Elon Musk’s xAI has unveiled Grok-1.5, a multimodal AI model designed to outperform competitors in understanding real-world scenarios.
Following in the footsteps of other products like GPT-4V, the new Grok-1.5 introduces visual processing capabilities to analyze everything from documents and diagrams to charts, screenshots and photos.
Grock-1.5 It also dominated text, coding, and math tasks, scoring 50.6% on the MATH benchmark, 90% on the GSM8K benchmark, and 74.1% on the HumanEval benchmark.
This puts Grok-1.5 right into the LLM heavyweight ranks, scoring slightly lower on average than Gemini Pro 1.5, GPT-4, and Claude 3 Opus.
Grok-1.5 also offers longer context understanding, up to 128K tokens, a 16x increase over previous versions, but it lags far behind what Claude 3 Opus and Gemini 1.5 Pro boast.
The A Needle In A Haystack (NIAH) evaluation demonstrated the ability of Grok-1.5 to find embedded text within a context of up to 128K tokens in length.
But what xAI is pushing the hardest is Grok-1.5’s vision technology.
citizen Grok-1.5 converts block schemes to Python code, generates bedtime stories inspired by children’s drawings, creates CSV datasets from screenshots, and even “expands” memes.
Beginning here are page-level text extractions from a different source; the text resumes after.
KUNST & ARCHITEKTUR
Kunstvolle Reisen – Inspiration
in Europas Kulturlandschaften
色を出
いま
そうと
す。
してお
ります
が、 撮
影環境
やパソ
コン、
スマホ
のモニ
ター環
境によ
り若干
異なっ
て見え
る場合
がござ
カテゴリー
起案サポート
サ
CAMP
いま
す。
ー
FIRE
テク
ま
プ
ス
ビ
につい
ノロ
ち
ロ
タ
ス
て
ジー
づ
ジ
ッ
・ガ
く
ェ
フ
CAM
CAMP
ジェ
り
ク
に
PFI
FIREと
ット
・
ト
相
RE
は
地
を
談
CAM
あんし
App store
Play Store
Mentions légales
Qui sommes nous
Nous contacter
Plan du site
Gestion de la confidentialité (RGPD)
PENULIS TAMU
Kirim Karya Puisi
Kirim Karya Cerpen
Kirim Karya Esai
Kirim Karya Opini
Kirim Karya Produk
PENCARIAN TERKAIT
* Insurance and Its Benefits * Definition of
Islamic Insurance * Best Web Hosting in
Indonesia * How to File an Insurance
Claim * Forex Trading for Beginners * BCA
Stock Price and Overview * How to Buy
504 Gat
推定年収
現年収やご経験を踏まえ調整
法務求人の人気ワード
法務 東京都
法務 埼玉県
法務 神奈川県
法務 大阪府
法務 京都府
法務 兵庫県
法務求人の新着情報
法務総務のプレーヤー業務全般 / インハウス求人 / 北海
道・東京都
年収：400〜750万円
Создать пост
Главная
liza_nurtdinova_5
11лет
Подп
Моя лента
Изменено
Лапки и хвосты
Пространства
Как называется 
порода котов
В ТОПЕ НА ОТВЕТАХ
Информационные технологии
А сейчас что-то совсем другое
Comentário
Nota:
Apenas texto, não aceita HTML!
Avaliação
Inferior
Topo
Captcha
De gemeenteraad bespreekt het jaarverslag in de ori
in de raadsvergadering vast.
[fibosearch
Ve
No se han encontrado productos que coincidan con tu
Grok-1.5 tops the leaderboard in some existing benchmarks such as Mathvista and TextVQA, and has the highest score in xAI’s newly established benchmark, RealWorldQA.
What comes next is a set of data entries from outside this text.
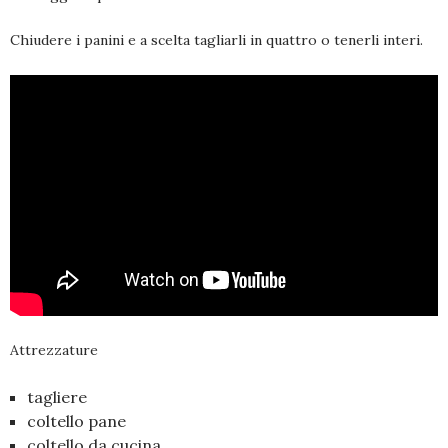
Chiudere i panini e a scelta tagliarli in quattro o tenerli interi.
Attrezzature
tagliere
coltello pane
coltello da cucina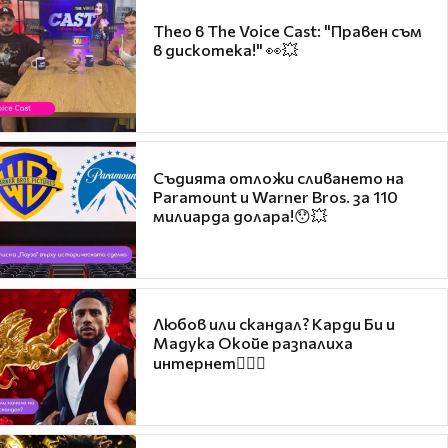
Theo в The Voice Cast: "Правен съм
в дискотека!" 👀💥
Съдията отложи сливането на
Paramount и Warner Bros. за 110
милиарда долара!😯💥
Любов или скандал? Карди Би и
Мадука Окойе разпалиха
интернет❤️‍🔥🔥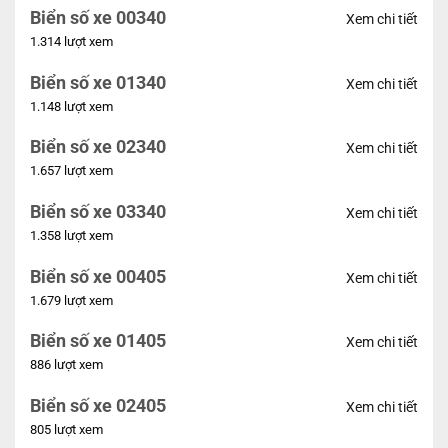
Biển số xe 00340
Xem chi tiết
1.314 lượt xem
Biển số xe 01340
Xem chi tiết
1.148 lượt xem
Biển số xe 02340
Xem chi tiết
1.657 lượt xem
Biển số xe 03340
Xem chi tiết
1.358 lượt xem
Biển số xe 00405
Xem chi tiết
1.679 lượt xem
Biển số xe 01405
Xem chi tiết
886 lượt xem
Biển số xe 02405
Xem chi tiết
805 lượt xem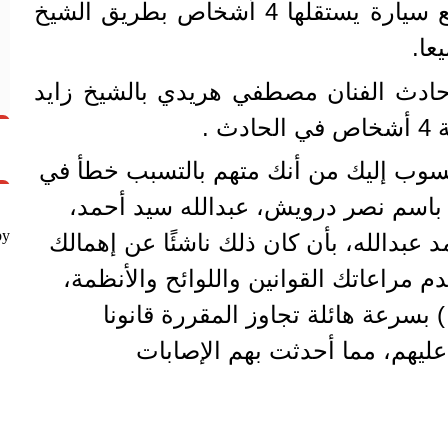
في حادث تصادم سيارته مع سيارة يستقلها 4 أشخاص بطريق الشيخ
عا.
ادث الفنان مصطفي هريدي بالشيخ زايد
 .
نسوب إليك من أنك متهم بالتسبب خطأ في
 باسم نصر درویش، عبدالله سيد أحمد،
by
د عبدالله، بأن كان ذلك ناشئًا عن إهمالك
 مراعاتك القوانين واللوائح والأنظمة،
قدت السيارة ( ي م 3479 ) بسرعة هائلة تجاوز المقررة قانونا
يهم، مما أحدثت بهم الإصابات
Internally, Grok-1.5 is powered by a custom distributed training framework that allows xAI teams to prototype their ideas and train new architectures at scale with minimal effort.
xAI Established last year And it includes some of the world’s leading AI researchers with the ambitious goal of “understanding the universe.”
So far we’ve got the witty and strange Grok-1, who tells people how to make drugs and how to synthesize them. Criticizing Musk and Tesla.
Grok is also connected to X’s posts database, which provides, among other unique features:
Musk’s xAI project challenges the largely closed-source ecosystem of generative AI, making its models generally usable in real-world environments. open source license.
xAI’s open thesis, combined with Meta’s similar intent to counter competitors, could become a thorn in the monetization efforts of OpenAI, Microsoft, Anthropic, and Google.
RealWorldQA
Concurrently with the preview of Grok-1.5, xAI released RealWorldQA, a new benchmark consisting of over 700 images. Each image is accompanied by a question and a verifiable answer.
The dataset mainly consists of anonymized images captured from vehicles and other real-world situations.
The RealWorldQA dataset evaluates the spatial understanding capabilities of Grok 1.5 and other multimodal AI models.
Grok-1.5 outperforms its competitors in this xAI generation benchmark, and it will be interesting to see if it catches on.
Although it falls short of understanding the universe, Grok-1.5 will establish itself as another top model in an ever-growing lineup and will show how generative AI in its current form has reached its peak. long.